In the last few weeks easyJet has sold and leased back dozens of its aircraft as it looks to raise cash to shore up its balance sheet. Since March the company has raised more than £3.1bn and chief executive Johan Lundgren believes it will not need to raise any more cash in the short term.

The business has also taken advantage of the emergency Government borrowing. It borrowed £600m from the UK Government in April and has agreed a deal with the Treasury and the Bank of England to extend it borrowing and stagger the repayments.

Johan Lundgren, chief executive of easyJet

 

Mr Lundgren also welcomed news of breakthroughs in COVID-19 vaccines and said their successful roll-out would a critical part of the aviation sector’s recovery. He told Radio 4: “We know that people want to travel. On the news of the vaccine last Monday bookings were up close to 50%, so it just gives evidence to the fact that any good news that comes out of here makes people more confident making bookings going forward.”

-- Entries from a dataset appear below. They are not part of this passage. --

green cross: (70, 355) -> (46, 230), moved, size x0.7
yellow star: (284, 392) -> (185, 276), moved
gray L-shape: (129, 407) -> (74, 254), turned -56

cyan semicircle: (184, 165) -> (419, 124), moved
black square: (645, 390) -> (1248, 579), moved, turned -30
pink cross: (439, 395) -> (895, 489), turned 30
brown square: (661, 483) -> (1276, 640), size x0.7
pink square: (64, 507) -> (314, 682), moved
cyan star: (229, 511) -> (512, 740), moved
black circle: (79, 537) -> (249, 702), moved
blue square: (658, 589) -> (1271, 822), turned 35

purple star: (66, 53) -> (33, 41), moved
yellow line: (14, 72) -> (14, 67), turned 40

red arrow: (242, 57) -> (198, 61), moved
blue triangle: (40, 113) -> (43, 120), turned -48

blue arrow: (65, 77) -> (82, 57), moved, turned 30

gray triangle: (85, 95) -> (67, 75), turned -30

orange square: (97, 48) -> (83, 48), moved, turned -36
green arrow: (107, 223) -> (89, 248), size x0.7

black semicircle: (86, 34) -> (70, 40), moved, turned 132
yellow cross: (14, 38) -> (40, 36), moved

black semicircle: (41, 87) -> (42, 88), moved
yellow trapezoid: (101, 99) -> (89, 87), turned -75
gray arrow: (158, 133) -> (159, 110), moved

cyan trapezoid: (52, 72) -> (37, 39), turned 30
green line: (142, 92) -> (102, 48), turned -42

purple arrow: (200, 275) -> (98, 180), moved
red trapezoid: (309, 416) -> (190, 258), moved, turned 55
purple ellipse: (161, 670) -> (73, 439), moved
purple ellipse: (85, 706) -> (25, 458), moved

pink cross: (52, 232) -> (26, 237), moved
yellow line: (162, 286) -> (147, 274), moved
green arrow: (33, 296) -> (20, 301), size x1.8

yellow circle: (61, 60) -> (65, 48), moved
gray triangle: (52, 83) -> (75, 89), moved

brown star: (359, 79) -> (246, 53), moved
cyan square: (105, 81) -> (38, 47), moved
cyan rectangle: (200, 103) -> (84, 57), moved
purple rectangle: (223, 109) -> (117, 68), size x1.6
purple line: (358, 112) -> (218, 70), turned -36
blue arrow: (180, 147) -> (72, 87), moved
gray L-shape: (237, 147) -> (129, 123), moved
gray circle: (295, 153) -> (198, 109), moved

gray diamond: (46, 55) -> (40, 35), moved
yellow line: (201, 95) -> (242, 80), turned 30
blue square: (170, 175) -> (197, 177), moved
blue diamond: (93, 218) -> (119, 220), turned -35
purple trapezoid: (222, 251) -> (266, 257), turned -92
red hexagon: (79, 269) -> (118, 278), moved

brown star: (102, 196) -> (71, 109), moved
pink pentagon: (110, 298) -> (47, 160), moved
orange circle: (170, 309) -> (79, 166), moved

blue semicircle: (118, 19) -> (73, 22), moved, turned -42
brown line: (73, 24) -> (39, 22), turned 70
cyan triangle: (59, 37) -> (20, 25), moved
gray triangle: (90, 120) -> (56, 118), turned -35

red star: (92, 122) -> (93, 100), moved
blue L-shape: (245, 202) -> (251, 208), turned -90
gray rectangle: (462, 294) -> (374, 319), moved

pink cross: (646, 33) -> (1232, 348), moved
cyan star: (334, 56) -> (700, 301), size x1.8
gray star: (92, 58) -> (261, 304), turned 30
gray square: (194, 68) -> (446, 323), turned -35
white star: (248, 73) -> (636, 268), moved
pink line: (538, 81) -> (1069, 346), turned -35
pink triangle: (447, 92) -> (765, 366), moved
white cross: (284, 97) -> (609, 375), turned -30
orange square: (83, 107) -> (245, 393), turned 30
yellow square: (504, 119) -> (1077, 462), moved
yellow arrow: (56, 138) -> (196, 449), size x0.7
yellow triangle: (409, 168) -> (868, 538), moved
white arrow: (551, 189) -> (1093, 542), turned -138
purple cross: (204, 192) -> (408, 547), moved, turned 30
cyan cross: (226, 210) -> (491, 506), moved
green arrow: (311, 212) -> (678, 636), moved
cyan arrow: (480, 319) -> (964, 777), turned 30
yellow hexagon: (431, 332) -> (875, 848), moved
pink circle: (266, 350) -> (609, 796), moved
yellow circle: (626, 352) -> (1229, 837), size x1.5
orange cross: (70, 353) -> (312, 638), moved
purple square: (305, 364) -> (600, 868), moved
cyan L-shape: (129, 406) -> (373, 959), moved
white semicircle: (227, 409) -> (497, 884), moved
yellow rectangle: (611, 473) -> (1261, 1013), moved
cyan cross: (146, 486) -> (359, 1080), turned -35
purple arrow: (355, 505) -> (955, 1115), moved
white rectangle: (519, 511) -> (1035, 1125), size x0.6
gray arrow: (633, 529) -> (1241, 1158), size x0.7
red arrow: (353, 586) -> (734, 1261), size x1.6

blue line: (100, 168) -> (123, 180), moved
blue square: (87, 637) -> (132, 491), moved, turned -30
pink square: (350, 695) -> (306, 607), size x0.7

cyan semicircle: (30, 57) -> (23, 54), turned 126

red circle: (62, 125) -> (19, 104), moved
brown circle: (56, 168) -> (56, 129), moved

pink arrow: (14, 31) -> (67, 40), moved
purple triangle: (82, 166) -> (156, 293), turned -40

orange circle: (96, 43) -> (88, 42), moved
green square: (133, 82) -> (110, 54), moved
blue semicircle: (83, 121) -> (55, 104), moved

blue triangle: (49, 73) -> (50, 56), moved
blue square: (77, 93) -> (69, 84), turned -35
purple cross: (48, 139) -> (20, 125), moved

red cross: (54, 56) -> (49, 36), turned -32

In easyJet’s annual statement, he said: “EasyJet has not only withstood the impact of the pandemic, but now has an unparalleled foundation upon which to emerge strongly from the crisis. Our unmatched short haul network and trusted brand will see customers choose easyJet when returning to the skies.

“While we expect to fly no more than 20% of planned capacity for Q1 2021, maintaining our disciplined approach to cash generative flying over the winter, we retain the flexibility to rapidly ramp up when demand returns.

“We know our customers want to fly with us and underlying demand is strong, as evidenced by the 900% increase in sales in the days following the lifting of quarantine for the Canary Islands in October. We responded with agility adding 180,000 seats within 24 hours to harness the demand.”